**Instructions to follow:** Locate, in the data below, the line that contains "ディスプレイを用いて、動画やスライドで情報を発信" and the line that contains "Массажный пояс"; reproduce exactly those two lines and every line between them, nothing more.

+ + + + +

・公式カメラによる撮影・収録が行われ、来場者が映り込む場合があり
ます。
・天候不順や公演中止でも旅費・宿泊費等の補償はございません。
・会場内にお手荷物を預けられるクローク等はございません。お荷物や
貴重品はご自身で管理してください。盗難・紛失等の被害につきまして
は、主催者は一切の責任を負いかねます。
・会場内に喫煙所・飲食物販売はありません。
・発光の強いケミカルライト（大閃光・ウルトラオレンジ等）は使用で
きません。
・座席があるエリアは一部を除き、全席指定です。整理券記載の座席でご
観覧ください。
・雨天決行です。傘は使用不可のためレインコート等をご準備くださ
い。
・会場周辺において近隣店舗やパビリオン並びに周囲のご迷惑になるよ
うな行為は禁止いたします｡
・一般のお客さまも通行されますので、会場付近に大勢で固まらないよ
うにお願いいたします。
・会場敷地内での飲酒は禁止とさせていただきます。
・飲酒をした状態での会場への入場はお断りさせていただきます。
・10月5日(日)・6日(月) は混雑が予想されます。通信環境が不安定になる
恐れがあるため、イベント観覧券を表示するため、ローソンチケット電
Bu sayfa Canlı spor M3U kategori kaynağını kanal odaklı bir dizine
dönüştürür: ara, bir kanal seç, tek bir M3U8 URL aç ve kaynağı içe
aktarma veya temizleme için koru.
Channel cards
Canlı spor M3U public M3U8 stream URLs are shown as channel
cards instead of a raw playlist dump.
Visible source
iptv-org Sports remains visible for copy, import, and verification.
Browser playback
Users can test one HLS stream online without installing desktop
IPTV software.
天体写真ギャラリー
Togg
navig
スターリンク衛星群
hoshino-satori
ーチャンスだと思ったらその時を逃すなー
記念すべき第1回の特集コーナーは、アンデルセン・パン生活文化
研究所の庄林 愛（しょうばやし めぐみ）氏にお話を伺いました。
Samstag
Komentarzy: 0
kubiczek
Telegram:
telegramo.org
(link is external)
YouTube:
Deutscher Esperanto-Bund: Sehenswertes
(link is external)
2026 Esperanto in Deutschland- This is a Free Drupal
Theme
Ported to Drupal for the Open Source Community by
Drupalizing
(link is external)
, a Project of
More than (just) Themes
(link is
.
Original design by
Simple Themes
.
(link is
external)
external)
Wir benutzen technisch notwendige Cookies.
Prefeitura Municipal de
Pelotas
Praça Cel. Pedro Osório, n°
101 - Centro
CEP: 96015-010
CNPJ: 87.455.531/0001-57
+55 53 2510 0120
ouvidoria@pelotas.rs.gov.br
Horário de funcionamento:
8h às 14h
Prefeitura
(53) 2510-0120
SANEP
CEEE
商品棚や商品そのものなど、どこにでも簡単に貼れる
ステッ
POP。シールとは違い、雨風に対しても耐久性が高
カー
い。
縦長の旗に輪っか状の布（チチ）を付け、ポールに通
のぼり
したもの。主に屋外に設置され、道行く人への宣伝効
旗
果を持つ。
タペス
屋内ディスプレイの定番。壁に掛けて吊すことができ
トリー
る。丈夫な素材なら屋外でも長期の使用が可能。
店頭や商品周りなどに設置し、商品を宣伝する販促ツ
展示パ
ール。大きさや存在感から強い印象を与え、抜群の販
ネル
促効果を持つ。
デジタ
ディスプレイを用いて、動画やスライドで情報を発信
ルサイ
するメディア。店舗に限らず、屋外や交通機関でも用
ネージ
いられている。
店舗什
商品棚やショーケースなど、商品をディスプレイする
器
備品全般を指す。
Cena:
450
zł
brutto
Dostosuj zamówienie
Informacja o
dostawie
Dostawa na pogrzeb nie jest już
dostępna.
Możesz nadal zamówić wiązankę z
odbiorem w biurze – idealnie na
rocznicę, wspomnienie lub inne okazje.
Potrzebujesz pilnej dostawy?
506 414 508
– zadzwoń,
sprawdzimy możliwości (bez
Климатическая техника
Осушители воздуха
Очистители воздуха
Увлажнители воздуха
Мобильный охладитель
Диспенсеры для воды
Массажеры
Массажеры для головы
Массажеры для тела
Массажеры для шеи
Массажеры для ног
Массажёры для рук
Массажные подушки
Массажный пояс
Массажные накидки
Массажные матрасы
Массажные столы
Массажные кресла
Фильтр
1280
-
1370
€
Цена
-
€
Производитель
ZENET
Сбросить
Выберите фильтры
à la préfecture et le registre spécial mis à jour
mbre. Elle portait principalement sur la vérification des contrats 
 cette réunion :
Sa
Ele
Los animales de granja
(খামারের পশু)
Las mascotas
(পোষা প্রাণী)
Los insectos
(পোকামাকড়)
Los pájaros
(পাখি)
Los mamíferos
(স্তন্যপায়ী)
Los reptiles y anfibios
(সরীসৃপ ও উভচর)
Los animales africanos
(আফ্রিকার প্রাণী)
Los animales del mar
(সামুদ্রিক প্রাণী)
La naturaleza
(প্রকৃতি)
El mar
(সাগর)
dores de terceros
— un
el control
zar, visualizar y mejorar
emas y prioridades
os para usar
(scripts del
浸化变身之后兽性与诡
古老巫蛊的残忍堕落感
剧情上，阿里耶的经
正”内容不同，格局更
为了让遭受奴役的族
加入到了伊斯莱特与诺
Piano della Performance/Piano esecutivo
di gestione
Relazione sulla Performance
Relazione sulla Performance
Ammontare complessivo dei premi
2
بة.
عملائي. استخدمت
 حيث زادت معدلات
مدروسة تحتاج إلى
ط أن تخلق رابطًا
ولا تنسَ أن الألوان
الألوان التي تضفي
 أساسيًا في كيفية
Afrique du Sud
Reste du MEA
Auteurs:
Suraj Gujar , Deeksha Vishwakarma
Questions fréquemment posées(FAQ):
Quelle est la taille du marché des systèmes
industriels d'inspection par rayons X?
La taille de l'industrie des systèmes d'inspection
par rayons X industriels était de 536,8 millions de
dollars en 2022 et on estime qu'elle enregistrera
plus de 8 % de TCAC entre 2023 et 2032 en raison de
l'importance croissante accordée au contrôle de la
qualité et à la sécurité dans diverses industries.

+ + + + +

**Response:**
ディスプレイを用いて、動画やスライドで情報を発信
ルサイ
するメディア。店舗に限らず、屋外や交通機関でも用
ネージ
いられている。
店舗什
商品棚やショーケースなど、商品をディスプレイする
器
備品全般を指す。
Cena:
450
zł
brutto
Dostosuj zamówienie
Informacja o
dostawie
Dostawa na pogrzeb nie jest już
dostępna.
Możesz nadal zamówić wiązankę z
odbiorem w biurze – idealnie na
rocznicę, wspomnienie lub inne okazje.
Potrzebujesz pilnej dostawy?
506 414 508
– zadzwoń,
sprawdzimy możliwości (bez
Климатическая техника
Осушители воздуха
Очистители воздуха
Увлажнители воздуха
Мобильный охладитель
Диспенсеры для воды
Массажеры
Массажеры для головы
Массажеры для тела
Массажеры для шеи
Массажеры для ног
Массажёры для рук
Массажные подушки
Массажный пояс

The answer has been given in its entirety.